O segundo grupo é constituído, maioritariamente, por empresas asiáticas (Índia e Vietname), que fazem a reimpressão dos materiais escolares do ensino primário.
Só em 2016, a indiana Seshaasai Business Forms Pvt Ltd, facturou 83.7 milhões de meticais (1.3 milhão de dólares norte americanos) com dois concursos adjudicados pelo MINEDH.
“Igualmente a Burda Druck Pvt, Ltd, detida pela gigante alemã Hubert Burda Media, presente em países como Alemanha e França, ganhou 2 concursos orçados em 1 milhão de dólares norte americanos, equivalente a 64.46 milhões de meticais”, revela o CIP.
Entre estas destaca-se também a indiana Lovely Offset Printers Pvt Ltd que facturou, no mesmo ano, cerca de nove milhões de meticais (140 mil dólares) com adjudicações do MINEDH.
As empresa moçambicanas aparecem no terceiro grupo. Estas ficam com o bolo concernente à produção de manuais em línguas locais, no quadro do ensino bilíngue. Lá estão empresas como a Alcance Editora e algumas gráficas, entre as quais a BDQ e a Académica, facturando na moeda mais fraca, o Metical.
No seu conjunto essas empresas moçambicanas, que têm pouca experiência a área, são menos expressivas, “possuindo a menor quota no mercado dos concursos públicos do MINEDH tanto para a edição como para a reimpressão dos manuais”.
“A BDQ, Impressão e Gráfica, Limitada facturou 56,2 milhões de meticais com a adjudicação de 3 dos 4 lotes de um concurso do MINEDH para a impressão de manuais da 1ª e 2ª classes. A Alcance Editores, Limitada arrecadou 27,3 milhões de meticais num contrato para produção de manuais da 1ª e 2ª classes para o ensino bilíngue. E por fim, a Académica, Limitada encaixou 18 milhões de Meticais com a adjudicação de 1 dos quatro lotes do concurso do MINEDH para a impressão de manuais da 1ª e 2ª classes”, detalha o relatório.
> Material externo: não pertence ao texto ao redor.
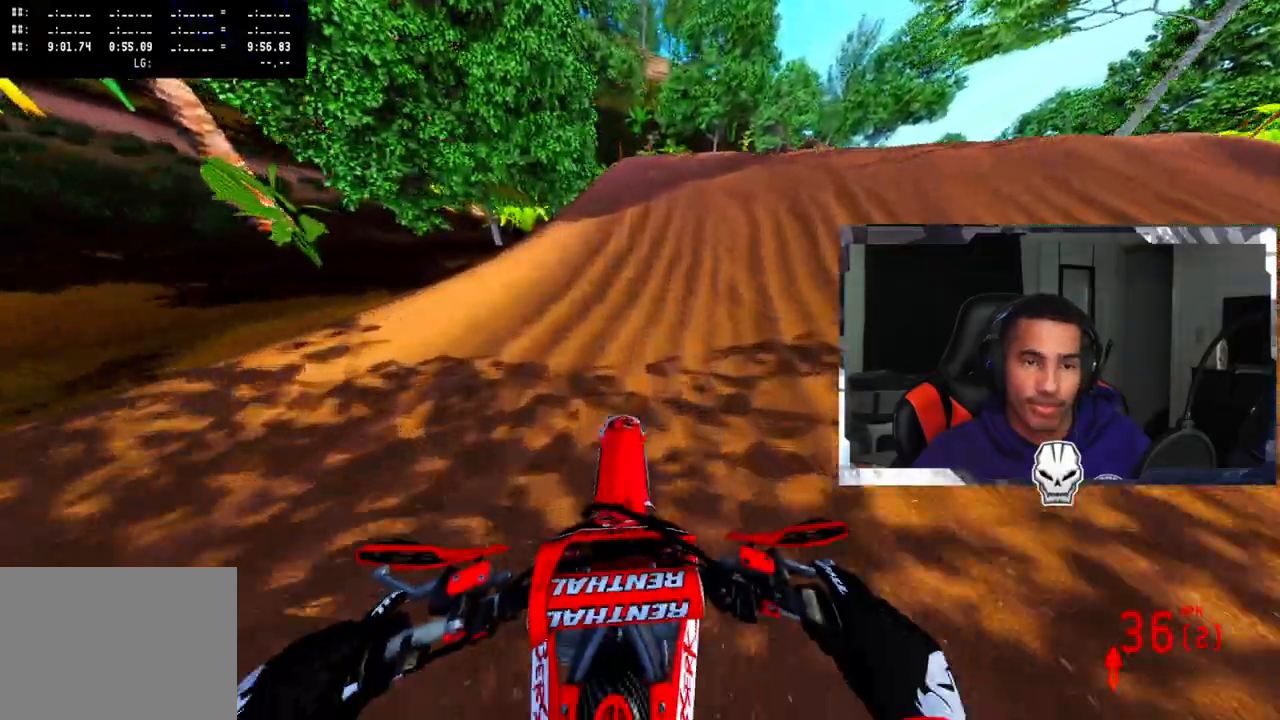
{"buttons": ["R2"], "left_stick": "center", "right_stick": "up-right", "events": [[33, "left_stick", "right"], [50, "R2", "up"], [133, "left_stick", "center"], [183, "R3", "down"], [300, "R3", "up"], [350, "left_stick", "up-right"], [350, "right_stick", "up-right"], [433, "left_stick", "center"], [500, "R2", "down"]]}
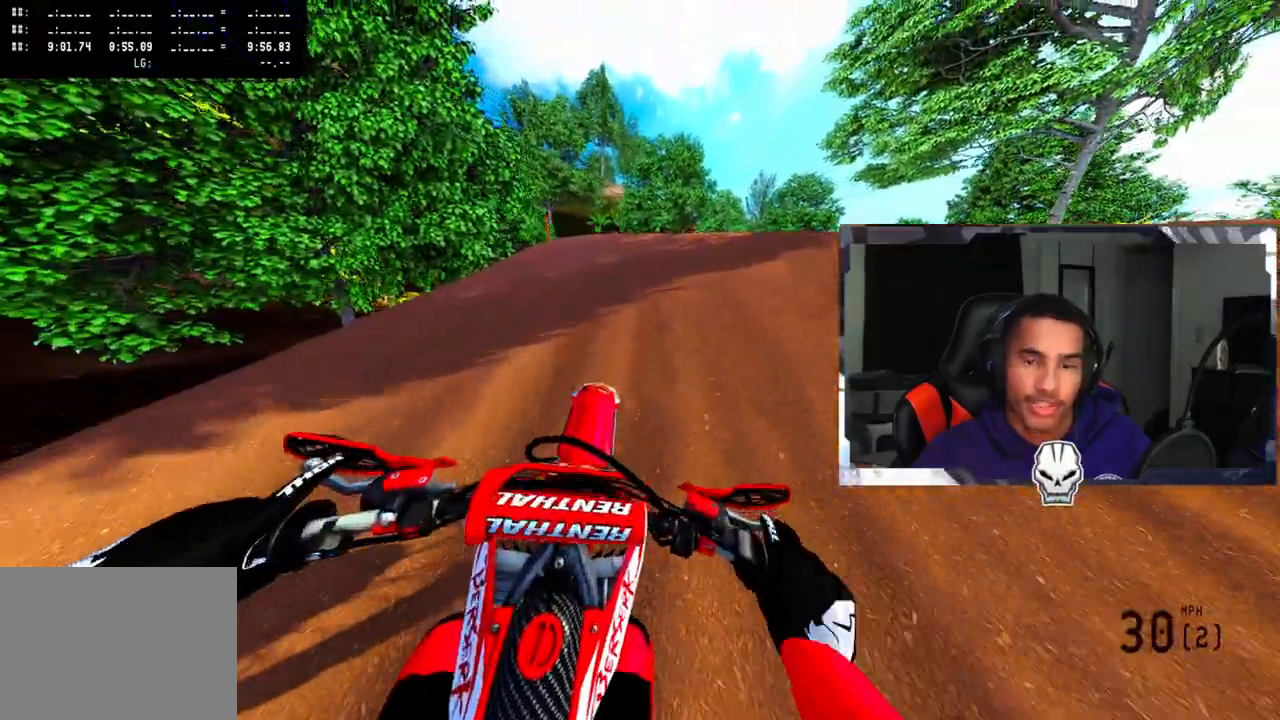
{"buttons": [], "left_stick": "up-right", "right_stick": "center", "events": [[217, "R2", "up"], [300, "right_stick", "up"], [467, "left_stick", "up-right"], [467, "right_stick", "center"]]}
“Ao longo de quase duas décadas não se investiu na indústria editorial e gráfica nacional de modo que empresas deste ramo pudessem ombrear com suas congéneres internacionais. O resultado é visível. As editoras e gráficas nacionais continuam no limbo do lucrativo negócio do livro escolar”, conclui a análise.
Apesar disto, o CIP recorda que a contratação pública em Moçambique é um dos maiores fossos para ocorrência de actos de corrupção no país. No seu entender, para esse serviço no sector da educação o cenário parece sedutor por envolver muito dinheiro. Daí que alerta para o envolvimento da sociedade civil no escrutínio das empresas, uma vez que o facto de o processo ser monitorado pelo Banco Mundial (BM) ano garante ausência de corrupção, nas suas variadas formas, como acontece em outros países da África-Subsaariana, assistidos pelo BM.